Table 1: | Empirical Type I error probabilities (α) (%) when k=3 |
MBF and AAF tests gave the same results under all distributions and variance ratios when the data was balanced. On the other hand, when the data was unbalanced, results from these two tests were slightly different. These results are consistent with Hartung and Argac[18].
The other tests attained similar and acceptable alpha levels also. When distributions deviated from normal, data was balanced and variances were homogenous, Type I error rates for BF test, MBF test and AAF tests were smaller than 5.0%, while Type I error rate for COC test was greater than that. It may be suggested that one of these tests (BF, MBF and AAF) can be used to compare equality of means.

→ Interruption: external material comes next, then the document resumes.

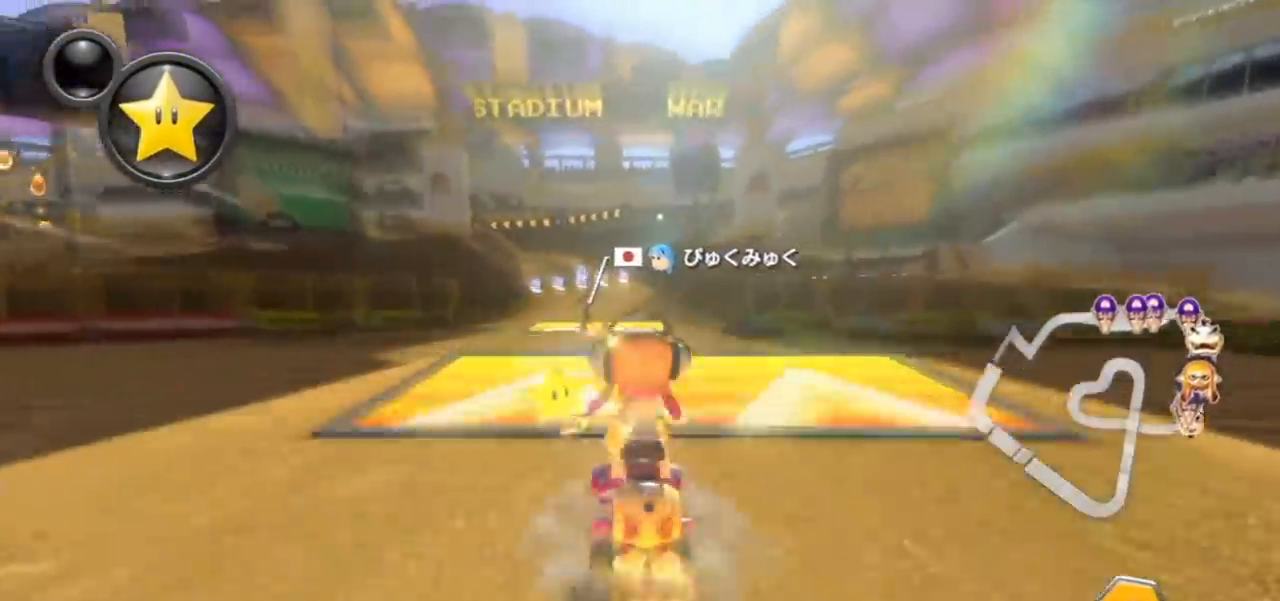
{"buttons": ["A"], "left_stick": "center", "events": [[150, "left_stick", "left"], [483, "left_stick", "center"]]}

Under the conditions of moderate heterogeneity of variances (1:2:4), balanced data and normal distribution, COC test was able to approach the predetermined alpha level only when the sample size was greater than 24 (Table 1). Other tests, especially the BF test was able to preserve the alpha level except for sample sizes 3:3:3. MBF and AAF tests resulted in acceptable alpha levels also except for the sample sizes 3:3:3. Under the same variance conditions and using balanced data, COC test deviated greatly from the predetermined alpha level when distributions were chi-square (3) and exp. (0.75), even for sample sizes as large as 30 (Table 1). Under these conditions, the BF, MBF and AAF tests may be used to compare equality of means.
Under the conditions of moderate heterogeneity of variances (1:2:4), unbalanced data (direct pairing) and normal distribution, MBF and AAF tests were closest to the 0.05 alpha level. When inverse pairing was applied, all the tests deviated greatly from the predetermined alpha level, especially for the COC test. This was more pronounced when variances were largely heterogeneous (1:1:8).
Six groups: When there were six groups, variances were homogenous and data was balanced, Type I rates were similar to those when there were three groups for all tests and all distributions except for the small sample sizes (Table 2).
Table 2: | Empirical Type I error probabilities (α) (%) when k=6 |
Under small deviations from homogeneity of variances (1:1:1:2:2:2:2), balanced data and normal distribution, most reliable results were obtained from BF, MBF and AAF tests. As the distribution deviated from normal, Type I error rates obtained from the BF test were closer to the predetermined alpha level compared to the other tests. All the tests were affected from small sample sizes (Table 2).
Simulation Results: Under the same conditions of variance homogeneity, all tests were affected adversely from the unbalanced data structure. This adverse affect increased as the inequality of sample sizes increased for all tests. As in the three groups, inverse pairing increased the deviation from the alpha level 0.05.
When the heterogeneity of variances increased (1:1:2:2:4:4), most reliable results were obtained from the BF test (Table 2).